* _Exercise directions_
Where in the records does the word "global" appear? Copy each line that holds it.

* _Stored data_
....
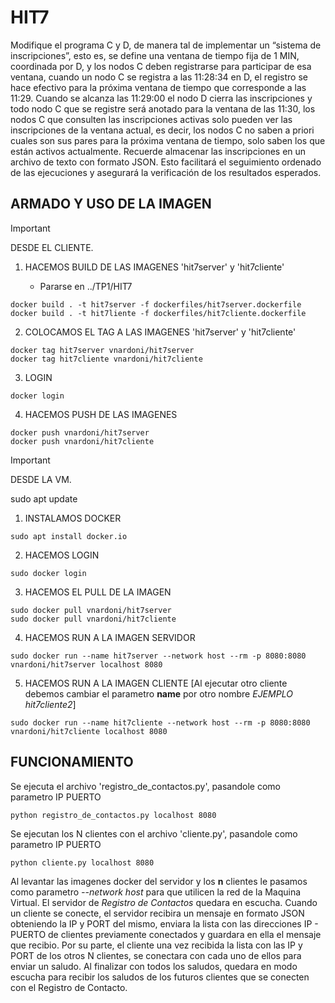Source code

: # HIT7

Modifique el programa C y D, de manera tal de implementar un “sistema de inscripciones”, esto es, se define una ventana de tiempo fija de 1 MIN, coordinada por D, y los nodos C deben registrarse para participar de esa ventana, cuando un nodo C se registra a las 11:28:34 en D, el registro se hace efectivo para la próxima ventana de tiempo que corresponde a las 11:29. Cuando se alcanza las 11:29:00 el nodo D cierra las inscripciones y todo nodo C que se registre será anotado para la ventana de las 11:30, los nodos C que consulten las inscripciones activas solo pueden ver las inscripciones de la ventana actual, es decir, los nodos C no saben a priori cuales son sus pares para la próxima ventana de tiempo, solo saben los que están activos actualmente. Recuerde almacenar las inscripciones en un archivo de texto con formato JSON. Esto facilitará el seguimiento ordenado de las ejecuciones y asegurará la verificación de los resultados esperados.

## ARMADO Y USO DE LA IMAGEN 

> [!IMPORTANT]
> DESDE EL CLIENTE.

1. HACEMOS BUILD DE LAS IMAGENES 'hit7server' y 'hit7cliente'

    - Pararse en ../TP1/HIT7

```
docker build . -t hit7server -f dockerfiles/hit7server.dockerfile
docker build . -t hit7liente -f dockerfiles/hit7cliente.dockerfile
```

2. COLOCAMOS EL TAG A LAS IMAGENES 'hit7server' y 'hit7cliente'

```
docker tag hit7server vnardoni/hit7server
docker tag hit7cliente vnardoni/hit7cliente
```

3. LOGIN 

```
docker login
```

4. HACEMOS PUSH DE LAS IMAGENES 

```
docker push vnardoni/hit7server
docker push vnardoni/hit7cliente
```


> [!IMPORTANT]
> DESDE LA VM.

 sudo apt update
 
1. INSTALAMOS DOCKER 

```
sudo apt install docker.io
```

2. HACEMOS LOGIN 

```
sudo docker login
```

3. HACEMOS EL PULL DE LA IMAGEN 

```
sudo docker pull vnardoni/hit7server
sudo docker pull vnardoni/hit7cliente

```

4. HACEMOS RUN A LA IMAGEN SERVIDOR

```
sudo docker run --name hit7server --network host --rm -p 8080:8080 vnardoni/hit7server localhost 8080
```

5. HACEMOS RUN A LA IMAGEN CLIENTE [Al ejecutar otro cliente debemos cambiar el parametro **name** por otro nombre *EJEMPLO hit7cliente2*]

```
sudo docker run --name hit7cliente --network host --rm -p 8080:8080 vnardoni/hit7cliente localhost 8080
```


## FUNCIONAMIENTO

Se ejecuta el archivo 'registro_de_contactos.py', pasandole como parametro IP PUERTO

```
python registro_de_contactos.py localhost 8080
```

Se ejecutan los N clientes con el archivo 'cliente.py', pasandole como parametro IP PUERTO

```
python cliente.py localhost 8080
```

Al levantar las imagenes docker del servidor y los **n** clientes le pasamos como parametro *--network host* para que utilicen la red de la Maquina Virtual. El servidor de *Registro de Contactos* quedara en escucha. Cuando un cliente se conecte, el servidor recibira un mensaje en formato JSON obteniendo la IP y PORT del mismo, enviara la lista con las direcciones IP - PUERTO de clientes previamente conectados y guardara en ella el mensaje que recibio. Por su parte, el cliente una vez recibida la lista con las IP y PORT de los otros N clientes, se conectara con cada uno de ellos para enviar un saludo. Al finalizar con todos los saludos, quedara en modo escucha para recibir los saludos de los futuros clientes que se conecten con el Registro de Contacto.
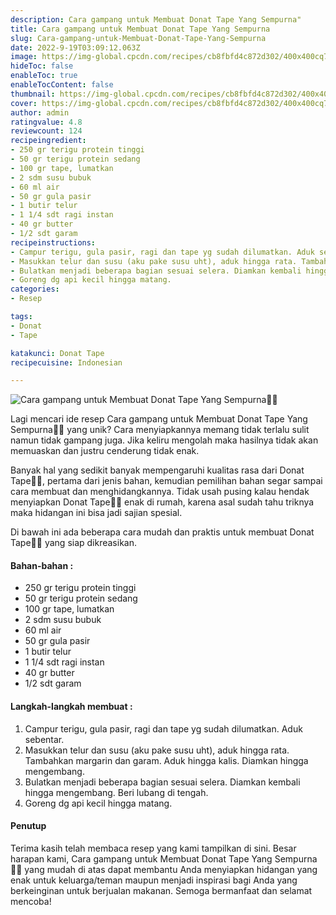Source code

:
 ```yaml
---
description: Cara gampang untuk Membuat Donat Tape Yang Sempurna"
title: Cara gampang untuk Membuat Donat Tape Yang Sempurna
slug: Cara-gampang-untuk-Membuat-Donat-Tape-Yang-Sempurna
date: 2022-9-19T03:09:12.063Z
image: https://img-global.cpcdn.com/recipes/cb8fbfd4c872d302/400x400cq70/photo.jpg
hideToc: false
enableToc: true
enableTocContent: false
thumbnail: https://img-global.cpcdn.com/recipes/cb8fbfd4c872d302/400x400cq70/photo.jpg
cover: https://img-global.cpcdn.com/recipes/cb8fbfd4c872d302/400x400cq70/photo.jpg
author: admin
ratingvalue: 4.8
reviewcount: 124
recipeingredient:
- 250 gr terigu protein tinggi
- 50 gr terigu protein sedang
- 100 gr tape, lumatkan
- 2 sdm susu bubuk
- 60 ml air
- 50 gr gula pasir
- 1 butir telur
- 1 1/4 sdt ragi instan
- 40 gr butter
- 1/2 sdt garam
recipeinstructions:
- Campur terigu, gula pasir, ragi dan tape yg sudah dilumatkan. Aduk sebentar.
- Masukkan telur dan susu (aku pake susu uht), aduk hingga rata. Tambahkan margarin dan garam. Aduk hingga kalis. Diamkan hingga mengembang.
- Bulatkan menjadi beberapa bagian sesuai selera. Diamkan kembali hingga mengembang. Beri lubang di tengah.
- Goreng dg api kecil hingga matang.
categories:
- Resep

tags:
- Donat
- Tape

katakunci: Donat Tape
recipecuisine: Indonesian

---
```


![Cara gampang untuk Membuat Donat Tape Yang Sempurna👩‍🍳](https://img-global.cpcdn.com/recipes/cb8fbfd4c872d302/400x400cq70/photo.jpg)

Lagi mencari ide resep Cara gampang untuk Membuat Donat Tape Yang Sempurna👩‍🍳 yang unik? Cara menyiapkannya memang tidak terlalu sulit namun tidak gampang juga. Jika keliru mengolah maka hasilnya tidak akan memuaskan dan justru cenderung tidak enak.

Banyak hal yang sedikit banyak mempengaruhi kualitas rasa dari Donat Tape👩‍🍳, pertama dari jenis bahan, kemudian pemilihan bahan segar sampai cara membuat dan menghidangkannya. Tidak usah pusing kalau hendak menyiapkan Donat Tape👩‍🍳 enak di rumah, karena asal sudah tahu triknya maka hidangan ini bisa jadi sajian spesial.

Di bawah ini ada beberapa cara mudah dan praktis untuk membuat Donat Tape👩‍🍳 yang siap dikreasikan.

<!--inarticleads1-->

#### Bahan-bahan :

- 250 gr terigu protein tinggi
- 50 gr terigu protein sedang
- 100 gr tape, lumatkan
- 2 sdm susu bubuk
- 60 ml air
- 50 gr gula pasir
- 1 butir telur
- 1 1/4 sdt ragi instan
- 40 gr butter
- 1/2 sdt garam

<!--inarticleads2-->

#### Langkah-langkah membuat :

1. Campur terigu, gula pasir, ragi dan tape yg sudah dilumatkan. Aduk sebentar.
1. Masukkan telur dan susu (aku pake susu uht), aduk hingga rata. Tambahkan margarin dan garam. Aduk hingga kalis. Diamkan hingga mengembang.
1. Bulatkan menjadi beberapa bagian sesuai selera. Diamkan kembali hingga mengembang. Beri lubang di tengah.
1. Goreng dg api kecil hingga matang.

#### Penutup

Terima kasih telah membaca resep yang kami tampilkan di sini. Besar harapan kami, Cara gampang untuk Membuat Donat Tape Yang Sempurna👩‍🍳 yang mudah di atas dapat membantu Anda menyiapkan hidangan yang enak untuk keluarga/teman maupun menjadi inspirasi bagi Anda yang berkeinginan untuk berjualan makanan. Semoga bermanfaat dan selamat mencoba!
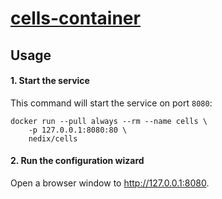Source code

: # [cells-container](https://github.com/nedix/cells-container)

## Usage

#### 1. Start the service

This command will start the service on port `8080`:

```shell
docker run --pull always --rm --name cells \
    -p 127.0.0.1:8080:80 \
    nedix/cells
```

#### 2. Run the configuration wizard

Open a browser window to http://127.0.0.1:8080.
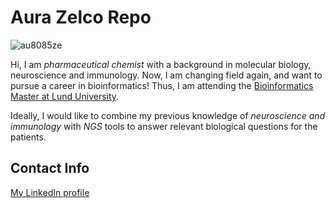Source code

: # Aura Zelco Repo

![au8085ze](https://user-images.githubusercontent.com/90723501/133410660-0e230148-71b2-4cb6-b288-d304596c616a.jpg)

Hi,
I am *pharmaceutical chemist* with a background in molecular biology, neuroscience and immunology. Now, I am changing field again, and want to pursue a career in bioinformatics! Thus, I am attending the [Bioinformatics Master at Lund University](https://www.biology.lu.se/education/masters-degree-programmes/masters-programme-bioinformatics).  

Ideally, I would like to combine my previous knowledge of *neuroscience and immunology* with *NGS* tools to answer relevant biological questions for the patients. 

## Contact Info
[My LinkedIn profile](https://www.linkedin.com/in/aura-zelco/)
....
* _Exercise output_
image: https://img-global.cpcdn.com/recipes/cb8fbfd4c872d302/400x400cq70/photo.jpg
thumbnail: https://img-global.cpcdn.com/recipes/cb8fbfd4c872d302/400x400cq70/photo.jpg
cover: https://img-global.cpcdn.com/recipes/cb8fbfd4c872d302/400x400cq70/photo.jpg
![Cara gampang untuk Membuat Donat Tape Yang Sempurna👩‍🍳](https://img-global.cpcdn.com/recipes/cb8fbfd4c872d302/400x400cq70/photo.jpg)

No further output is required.